EXTRACT PROVIDED:

As of writing, the Supreme Court has issued two sets of writs of amparo and habeas data to the NUPL and Karapatan, which both complained of red-tagging by the Duterte government.
The Court of Appeals (CA) is tasked to decide the case further – whether to grant the two groups protection orders from the army, which would look like restraining orders.
“Kami po ay pumunta sa Korte para humingi ng legal protection dahil ang mga threats, ang direct statements po ng Pangulo laban sa Karapatan, ng mga military officials, ay tingin namin, hindi simpleng salita. Ito po ay nagkakatotoo. Kami na nga po ang pinapatay,” Karapatan Secretary General Cristina Palabay said after a CA hearing on June 18 – just 3 days after 22-year-old human rights worker Ryan Hubilla was gunned down by unknown assailants in Sorsogon.
(We are going to the court to ask for legal protection because these threats, these direct statements of the President against Karapatan, of military officials, are not mere words. They have come true. We are being killed.)
Hubilla was supposed to be Karapatan’s witness in the CA hearing.

MATERIAL PROVIDED:
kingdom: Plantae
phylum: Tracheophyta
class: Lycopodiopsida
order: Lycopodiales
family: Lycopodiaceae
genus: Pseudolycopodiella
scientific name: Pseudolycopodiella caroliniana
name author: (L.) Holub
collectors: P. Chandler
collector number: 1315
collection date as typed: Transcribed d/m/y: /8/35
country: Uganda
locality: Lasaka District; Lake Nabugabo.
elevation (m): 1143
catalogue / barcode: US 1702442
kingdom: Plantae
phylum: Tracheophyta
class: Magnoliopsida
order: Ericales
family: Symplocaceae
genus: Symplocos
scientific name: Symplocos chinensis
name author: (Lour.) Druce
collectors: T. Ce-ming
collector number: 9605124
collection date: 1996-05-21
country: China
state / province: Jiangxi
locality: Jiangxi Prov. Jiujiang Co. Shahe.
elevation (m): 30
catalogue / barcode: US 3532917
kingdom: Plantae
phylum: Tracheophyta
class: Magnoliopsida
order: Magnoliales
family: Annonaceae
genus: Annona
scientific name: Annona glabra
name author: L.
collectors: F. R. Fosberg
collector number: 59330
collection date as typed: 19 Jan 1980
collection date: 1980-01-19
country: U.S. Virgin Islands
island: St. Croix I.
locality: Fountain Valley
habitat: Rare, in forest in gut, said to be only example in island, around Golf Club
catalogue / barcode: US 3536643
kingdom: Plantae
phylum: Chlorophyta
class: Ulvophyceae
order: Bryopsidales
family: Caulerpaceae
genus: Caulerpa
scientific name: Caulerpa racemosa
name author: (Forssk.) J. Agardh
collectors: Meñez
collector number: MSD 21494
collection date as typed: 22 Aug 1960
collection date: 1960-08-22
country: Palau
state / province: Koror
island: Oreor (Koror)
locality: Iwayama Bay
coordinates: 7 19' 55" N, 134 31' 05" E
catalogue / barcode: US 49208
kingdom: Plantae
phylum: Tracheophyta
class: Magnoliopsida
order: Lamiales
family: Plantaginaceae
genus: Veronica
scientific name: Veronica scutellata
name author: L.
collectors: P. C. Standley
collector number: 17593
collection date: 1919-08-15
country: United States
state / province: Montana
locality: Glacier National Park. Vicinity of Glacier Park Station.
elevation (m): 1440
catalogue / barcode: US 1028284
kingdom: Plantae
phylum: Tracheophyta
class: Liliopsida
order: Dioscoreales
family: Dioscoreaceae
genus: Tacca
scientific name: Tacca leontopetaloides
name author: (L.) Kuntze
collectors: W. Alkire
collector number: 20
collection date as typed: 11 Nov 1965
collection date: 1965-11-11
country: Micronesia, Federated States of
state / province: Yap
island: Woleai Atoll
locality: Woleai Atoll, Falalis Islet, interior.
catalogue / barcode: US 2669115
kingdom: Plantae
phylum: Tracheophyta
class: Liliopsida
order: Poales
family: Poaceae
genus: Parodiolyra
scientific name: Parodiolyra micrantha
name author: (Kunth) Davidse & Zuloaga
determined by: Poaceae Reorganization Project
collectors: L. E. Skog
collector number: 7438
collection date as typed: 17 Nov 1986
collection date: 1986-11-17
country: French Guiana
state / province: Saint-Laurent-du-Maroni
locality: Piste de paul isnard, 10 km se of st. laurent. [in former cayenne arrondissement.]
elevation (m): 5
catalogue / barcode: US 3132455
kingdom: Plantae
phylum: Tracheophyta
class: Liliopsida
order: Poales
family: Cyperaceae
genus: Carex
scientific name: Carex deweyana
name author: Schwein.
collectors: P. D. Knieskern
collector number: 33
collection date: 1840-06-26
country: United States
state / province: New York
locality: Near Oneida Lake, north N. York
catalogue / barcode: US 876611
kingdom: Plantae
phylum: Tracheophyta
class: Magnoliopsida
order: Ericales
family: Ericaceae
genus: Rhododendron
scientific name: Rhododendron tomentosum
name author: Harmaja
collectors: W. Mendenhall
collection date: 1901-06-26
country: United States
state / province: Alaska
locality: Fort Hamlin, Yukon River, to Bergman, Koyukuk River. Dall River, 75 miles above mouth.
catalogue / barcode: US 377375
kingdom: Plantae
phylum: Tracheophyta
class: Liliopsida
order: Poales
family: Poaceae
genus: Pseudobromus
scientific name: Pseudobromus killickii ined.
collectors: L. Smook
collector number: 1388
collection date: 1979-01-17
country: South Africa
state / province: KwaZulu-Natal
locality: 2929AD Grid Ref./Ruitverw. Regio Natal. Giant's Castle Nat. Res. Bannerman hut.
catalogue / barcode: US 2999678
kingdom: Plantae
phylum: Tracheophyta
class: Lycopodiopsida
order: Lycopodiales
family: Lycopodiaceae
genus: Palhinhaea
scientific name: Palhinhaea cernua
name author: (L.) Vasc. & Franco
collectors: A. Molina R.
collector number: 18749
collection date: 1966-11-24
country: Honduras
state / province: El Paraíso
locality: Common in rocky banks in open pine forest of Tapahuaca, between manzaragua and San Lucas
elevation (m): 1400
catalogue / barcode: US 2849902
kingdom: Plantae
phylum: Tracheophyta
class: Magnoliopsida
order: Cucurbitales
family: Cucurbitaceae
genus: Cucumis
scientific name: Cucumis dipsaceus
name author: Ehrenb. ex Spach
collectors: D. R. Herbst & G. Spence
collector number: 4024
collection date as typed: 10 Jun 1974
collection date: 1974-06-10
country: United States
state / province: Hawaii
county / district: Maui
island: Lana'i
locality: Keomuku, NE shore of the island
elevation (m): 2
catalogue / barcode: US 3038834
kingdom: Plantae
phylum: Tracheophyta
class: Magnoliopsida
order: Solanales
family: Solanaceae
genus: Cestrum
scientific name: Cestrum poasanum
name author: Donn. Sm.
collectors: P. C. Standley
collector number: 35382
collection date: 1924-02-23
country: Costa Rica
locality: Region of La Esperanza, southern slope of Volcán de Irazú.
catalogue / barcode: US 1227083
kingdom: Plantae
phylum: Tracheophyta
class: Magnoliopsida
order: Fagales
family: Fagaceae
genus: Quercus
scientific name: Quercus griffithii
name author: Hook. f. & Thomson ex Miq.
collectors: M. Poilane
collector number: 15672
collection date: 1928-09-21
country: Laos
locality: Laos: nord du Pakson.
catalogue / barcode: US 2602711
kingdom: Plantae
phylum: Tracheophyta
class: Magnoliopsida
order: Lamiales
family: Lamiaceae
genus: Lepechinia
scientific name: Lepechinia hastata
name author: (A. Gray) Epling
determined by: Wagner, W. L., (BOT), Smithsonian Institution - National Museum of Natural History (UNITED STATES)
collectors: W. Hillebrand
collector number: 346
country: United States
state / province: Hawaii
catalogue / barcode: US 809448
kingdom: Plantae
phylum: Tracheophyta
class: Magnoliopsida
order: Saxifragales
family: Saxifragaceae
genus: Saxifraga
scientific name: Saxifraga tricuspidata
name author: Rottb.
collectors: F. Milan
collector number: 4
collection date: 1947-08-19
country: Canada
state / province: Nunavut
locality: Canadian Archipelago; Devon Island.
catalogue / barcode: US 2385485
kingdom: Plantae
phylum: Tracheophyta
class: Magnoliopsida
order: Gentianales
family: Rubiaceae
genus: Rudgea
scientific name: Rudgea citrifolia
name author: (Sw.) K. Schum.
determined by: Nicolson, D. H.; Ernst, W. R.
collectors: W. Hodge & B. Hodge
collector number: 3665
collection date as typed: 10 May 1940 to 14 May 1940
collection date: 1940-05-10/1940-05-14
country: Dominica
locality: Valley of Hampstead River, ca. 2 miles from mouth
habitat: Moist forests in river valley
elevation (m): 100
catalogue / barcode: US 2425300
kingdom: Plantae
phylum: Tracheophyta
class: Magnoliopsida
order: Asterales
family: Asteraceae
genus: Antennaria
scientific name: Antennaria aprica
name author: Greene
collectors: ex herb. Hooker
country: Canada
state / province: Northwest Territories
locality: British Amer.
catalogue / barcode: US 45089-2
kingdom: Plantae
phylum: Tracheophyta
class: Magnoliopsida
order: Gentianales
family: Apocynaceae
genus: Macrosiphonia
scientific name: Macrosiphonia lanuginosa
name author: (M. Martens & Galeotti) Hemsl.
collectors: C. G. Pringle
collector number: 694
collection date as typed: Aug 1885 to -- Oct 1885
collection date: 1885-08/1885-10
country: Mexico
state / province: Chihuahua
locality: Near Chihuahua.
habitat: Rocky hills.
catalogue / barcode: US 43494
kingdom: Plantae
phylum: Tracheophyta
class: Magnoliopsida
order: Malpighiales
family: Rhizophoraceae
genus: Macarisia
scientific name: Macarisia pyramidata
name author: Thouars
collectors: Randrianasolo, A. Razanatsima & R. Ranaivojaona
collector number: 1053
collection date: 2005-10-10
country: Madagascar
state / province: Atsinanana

THINGS TO DO:
[A] Answer these questions using the red-tagging excerpt:
(i) Which two groups did the Supreme Court issue writs of amparo and habeas data to?
(ii) Which court must decide whether to grant the protection orders?
(iii) In what place was Ryan Hubilla gunned down?
[B] Transcribe the stretch of the red-tagging excerpt from "(We are going" through "the CA hearing.", keeping every character as it appears.

RESULTS BY TASK:
[A]
(i) The NUPL and Karapatan
(ii) The Court of Appeals (CA)
(iii) Sorsogon

[B]
(We are going to the court to ask for legal protection because these threats, these direct statements of the President against Karapatan, of military officials, are not mere words. They have come true. We are being killed.)
Hubilla was supposed to be Karapatan’s witness in the CA hearing.